- _本文_
▼
なんり:では、ネロ君はどんな時にそそうするのですか?
ご家族:私の目の前で堂々とやるんです。あわてて、トイレに抱っこして連れてくと、ちゃんとトイレでもおしっこする。
なんり:ほー、そりゃ、確信犯ですね(笑)
ご家族:なにかストレスでもあるんでしょうか?

ちょっと脇道に逸れますが、よく使われる「ストレス」という言葉。
たいてい悪者にされてしまいますが、逆にストレスがなかったら、ストップが効かなくなったり、成長や進歩もなくなってしまいます。
実際にはストレスフリーより、適度のストレスとうまくつきあうほうがいいように思います。

なんり:なにか思い当たることはありますか?
ご家族:私が疲れていたり、忙しい時に限ってやられるような気がします。だから、余計「キィーッ」となってしまうんですけど……。
なんり:その反応は、ネロ君を喜ばせるだけかもしれませんねぇ。
ご家族:え? 私が怒るとネロが喜ぶんですか?
なんり:お布団におしっこすると、注意を惹けると学習したのかも?ですね。
ご家族:ええーっ!

(しばらく考えている様子のご家族)
ご家族:私がネロのペースにはまっちゃいけないんですね。
▲
- _課題の内容_
(1) 本文で、ご家族はネロがどんな時にそそうをすると感じているか。
(2) 本文で、ご家族が怒る反応はネロを喜ばせるだけかもしれないとなんりが考える理由を、一〜三文で説明せよ。

- _保存済みの行_
▼
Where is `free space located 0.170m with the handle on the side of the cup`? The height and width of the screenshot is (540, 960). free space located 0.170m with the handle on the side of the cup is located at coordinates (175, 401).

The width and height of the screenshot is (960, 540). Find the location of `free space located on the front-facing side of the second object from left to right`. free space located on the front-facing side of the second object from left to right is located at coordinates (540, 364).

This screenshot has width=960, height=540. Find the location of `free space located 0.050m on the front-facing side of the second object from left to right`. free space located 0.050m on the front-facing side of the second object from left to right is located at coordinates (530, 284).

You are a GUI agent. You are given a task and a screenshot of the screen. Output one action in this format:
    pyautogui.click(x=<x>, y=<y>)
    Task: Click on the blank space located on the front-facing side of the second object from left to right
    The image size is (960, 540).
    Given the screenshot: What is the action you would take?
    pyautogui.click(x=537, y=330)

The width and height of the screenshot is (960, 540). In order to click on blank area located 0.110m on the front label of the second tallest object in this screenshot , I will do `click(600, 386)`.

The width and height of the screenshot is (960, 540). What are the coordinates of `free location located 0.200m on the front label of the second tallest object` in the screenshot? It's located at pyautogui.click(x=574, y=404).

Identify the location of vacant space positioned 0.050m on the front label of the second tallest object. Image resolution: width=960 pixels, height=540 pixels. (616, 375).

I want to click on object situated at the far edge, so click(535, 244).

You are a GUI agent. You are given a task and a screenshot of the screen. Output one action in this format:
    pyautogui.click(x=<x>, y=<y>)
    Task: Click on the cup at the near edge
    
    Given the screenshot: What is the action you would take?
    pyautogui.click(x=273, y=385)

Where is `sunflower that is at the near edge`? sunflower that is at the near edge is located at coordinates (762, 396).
▲
- _各課題の解答_
(1) ご家族が疲れていたり、忙しかったりする時に限ってやられるような気がすると感じている。

(2) ネロは、布団におしっこをすると注意を惹けると学習したのかもしれない。そのため、ご家族が怒って反応すると、かえってネロを喜ばせるだけかもしれないという。